Since the semester is in full swing (and of how a swing it is! In fact, saying “it’s in full swing” feels like an injustice) everything is super busy. And because of that, I feel like I have had no time to reflect, to think, to just be sad, wallow, and cry. Because there’s no time, but there’s also no space and privacy either! Like I literally can’t go anywhere to be sad.


I can’t even believe what I’m about to write. That, what, I can’t wait for summer to be able to lock myself in my room and sit and be sad and cry in privacy? But yes.


Because there’s no time, space, or privacy, all of this wallowing has to be pushed until later. Until this miserable semester is over. Until summer!


In both scenarios, whether at home or in prison, no one around understands. Not friends, not family.


Also I forgot to mention, with the shifting of priorities, that also means setting everything up, and making sure everything is in place for my school. Currently, I have taken zero steps for this. Which may be starting to feel stressful. It may be hard to do everything I need to do everything for this semester, not only because of no breaks, sadness, but also simply time. It is busy, it is no light semester, and I’ve obviously never felt more worse or more sad. And for instance, today I finally have some time (using it to write). Finally a break, and don’t really feel like making myself feel even more sad.:(


Also, I’m planning to work. I have already talked about that (a floral shop). I miss having a job. And you know how I struggled with finding a job I’d actually enjoy (or something medical).

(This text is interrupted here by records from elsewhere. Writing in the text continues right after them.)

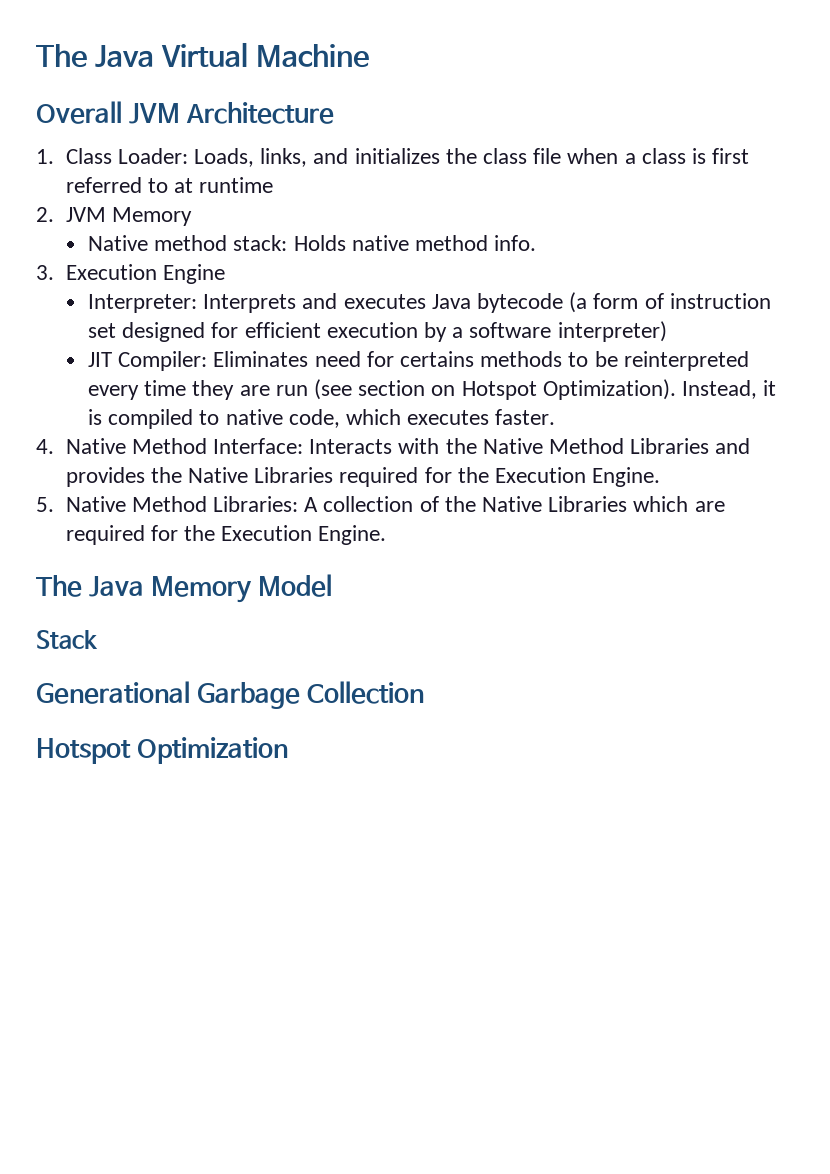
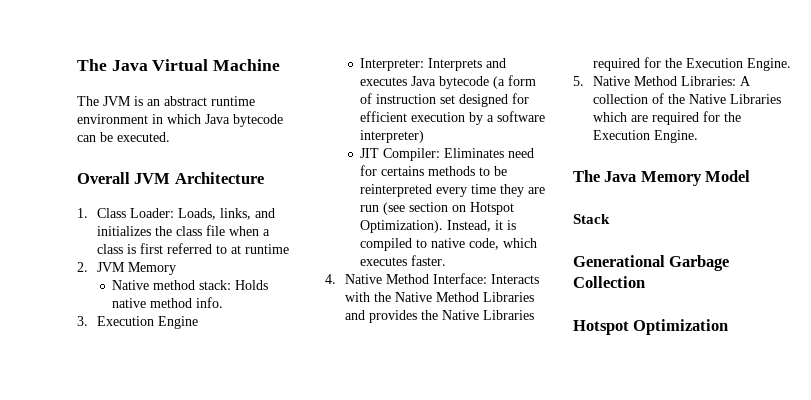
(369, 56) none -> [77,96,255,106] [77,114,283,127] [77,132,170,142] // The JVM is an abstract runtime environment in which Java bytecode can be executed.

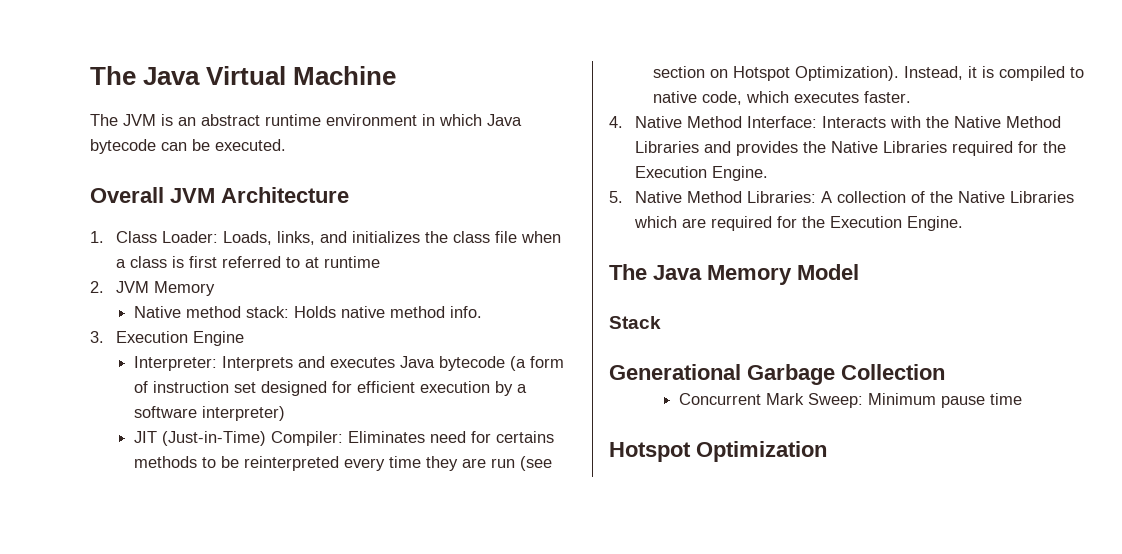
(380, 153) none -> [162,431,267,446] (Just-in-Time)
(645, 282) none -> [679,393,1023,408] // Concurrent Mark Sweep: Minimum pause time

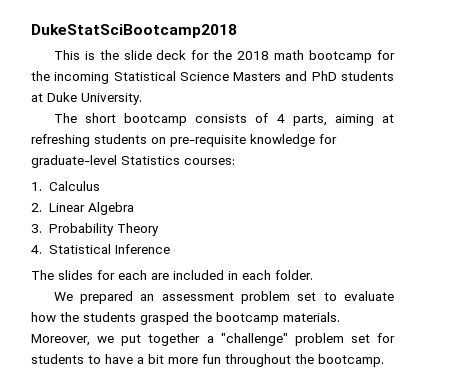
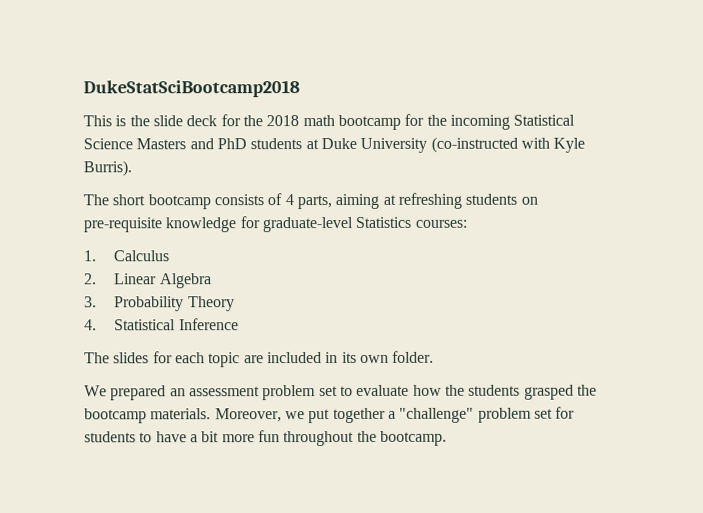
[81,93,142,105] University. -> [360,136,586,153] [83,160,132,177] University (co-instructed with Kyle Burris).
(147, 275) none -> [208,352,241,368] topic
[242,270,271,280] each -> [341,351,389,364] its own

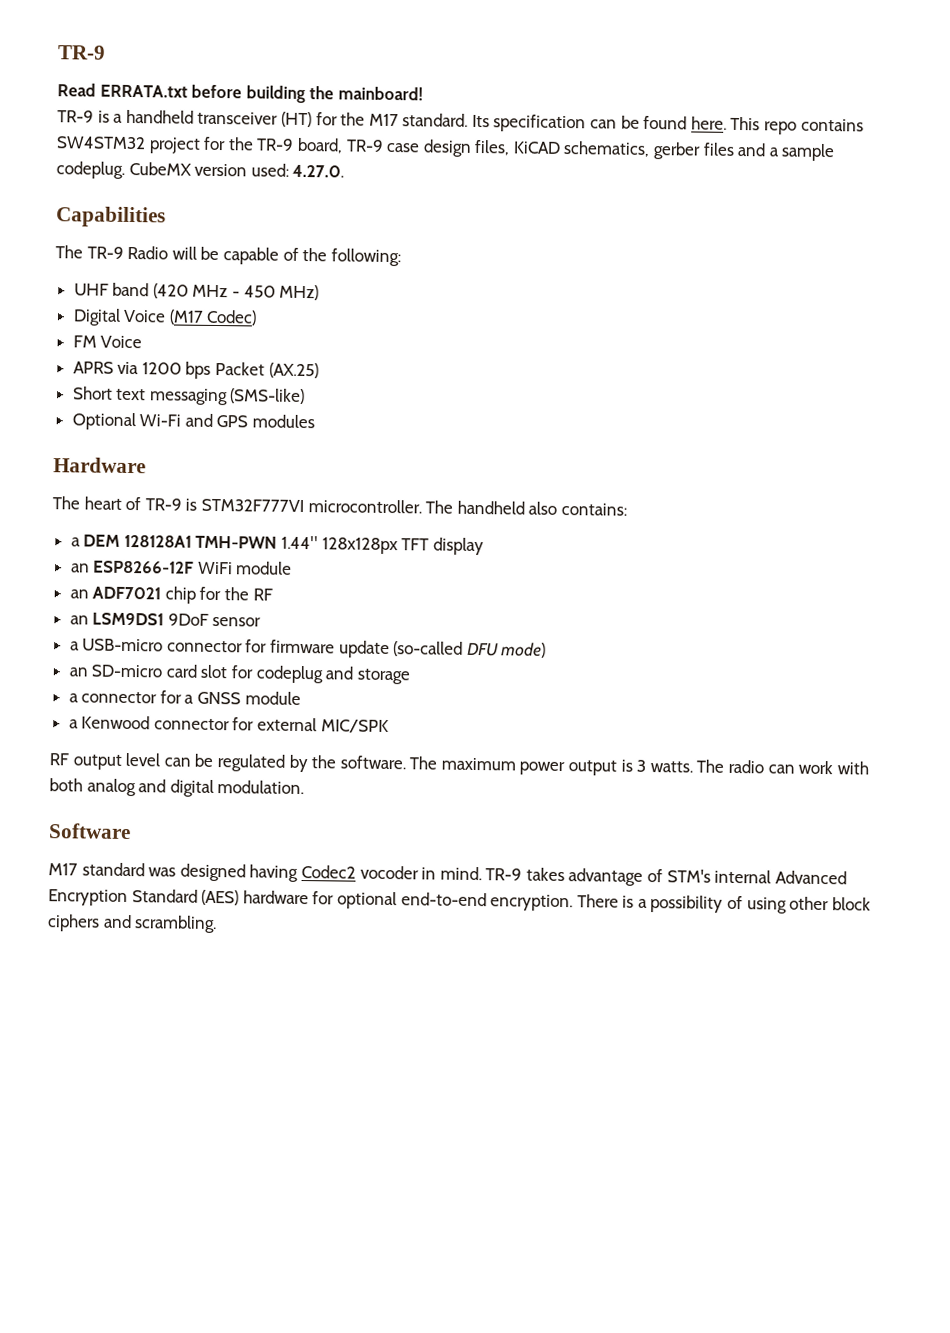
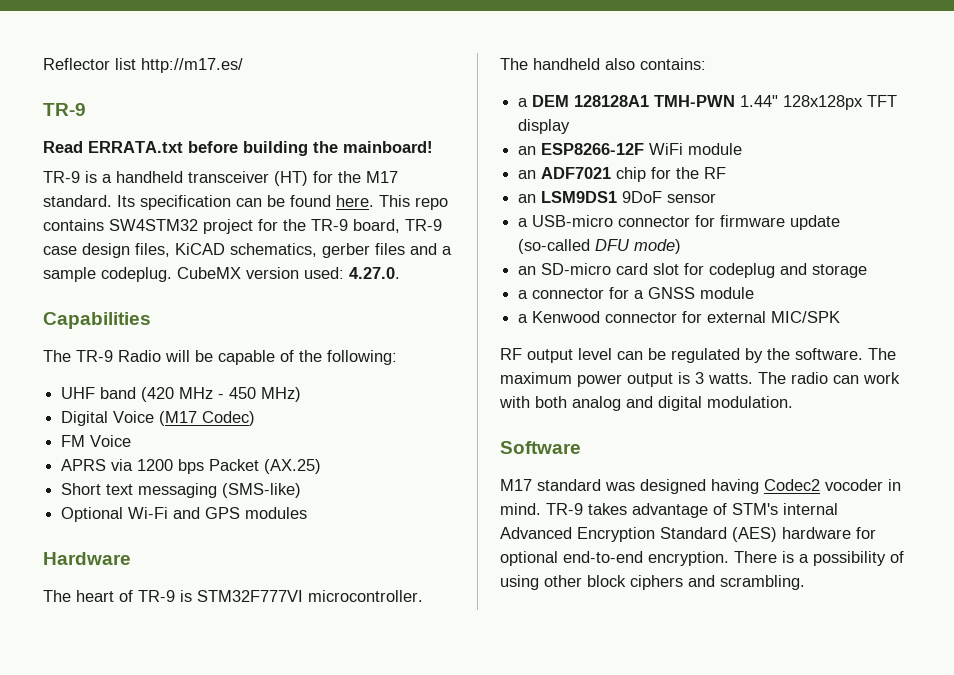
(57, 52) none -> [43,58,243,73] Reflector list http://m17.es/ //

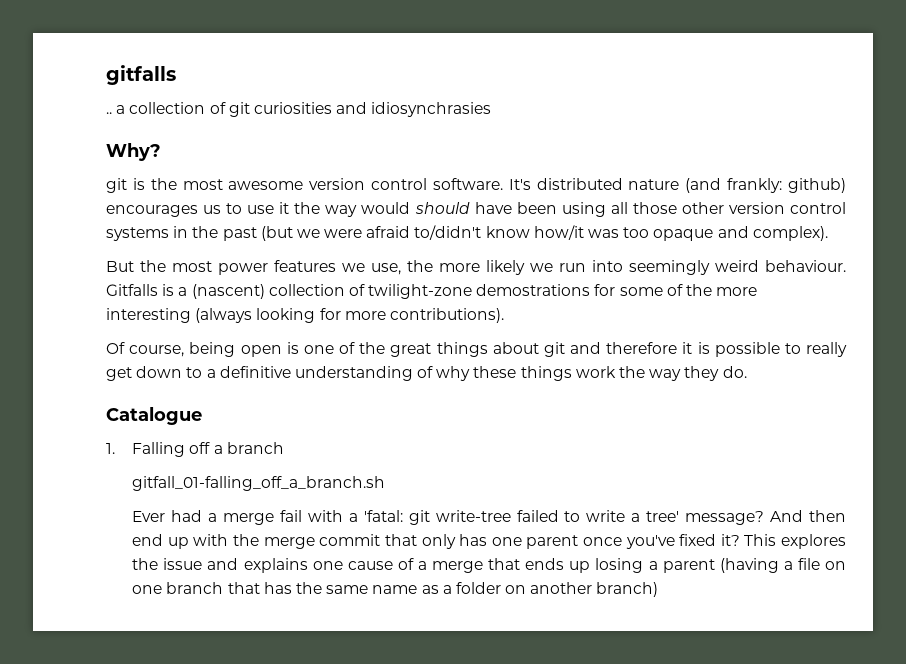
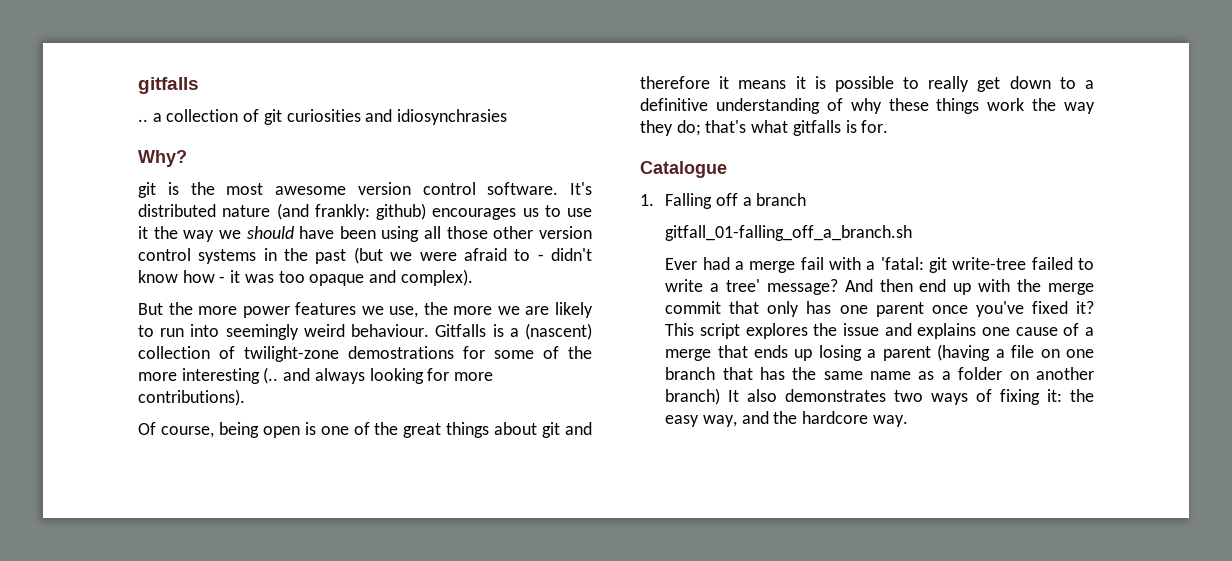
[361,202,411,214] would -> [218,230,241,239] we
[414,225,584,240] to/didn't know how/it -> [514,248,593,261] [138,270,241,283] to - didn't know how - it
[172,261,212,272] most -> [198,306,238,315] more
[486,260,553,275] likely we -> [497,302,593,318] [138,325,154,337] we are likely to
[195,308,253,323] (always -> [263,367,365,384] (.. and always
(693, 348) none -> [738,76,806,89] means it
[722,366,747,378] do. -> [676,120,889,136] do; that's what gitfalls is for.
(777, 540) none -> [699,323,740,339] script
(659, 589) none -> [728,389,1094,405] [665,411,908,427] It also demonstrates two ways of fixing it: the easy way, and the hardcore way.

And, with the shifting of priorities, that also means studying for the MCAT (and planning for med school, and life stuff in general). Which shouldn’t be nearly that hard after engineering. That’s what I always say. I understand medical school will be hard, and it will be, but it can’t possibly be worse than engineering, and I truly believe it will be easier if I set myself up for success. If I can get through this (Can I get through this?). Still thinking about that girl I saw taking graduation pics, staring, and thinking to myself “will I get there?” Apparently not. Apparently not here. And Cs do not get degrees. Not this major. Not here. A C will get you kicked out, is what. But if I can, I can do everything. Nothing will ever be as bad.


Academically, or even think about Emotionally. Like this is the lowest low. Damn, I at least hope (almost scared it can somehow get worse, but I don’t know how it could. And it only still will get worse, at least until I graduate with a bachelors).


All those jokes about joining the homeless on State street and rather dead…find the incorrect word in this sentence. Not jokes.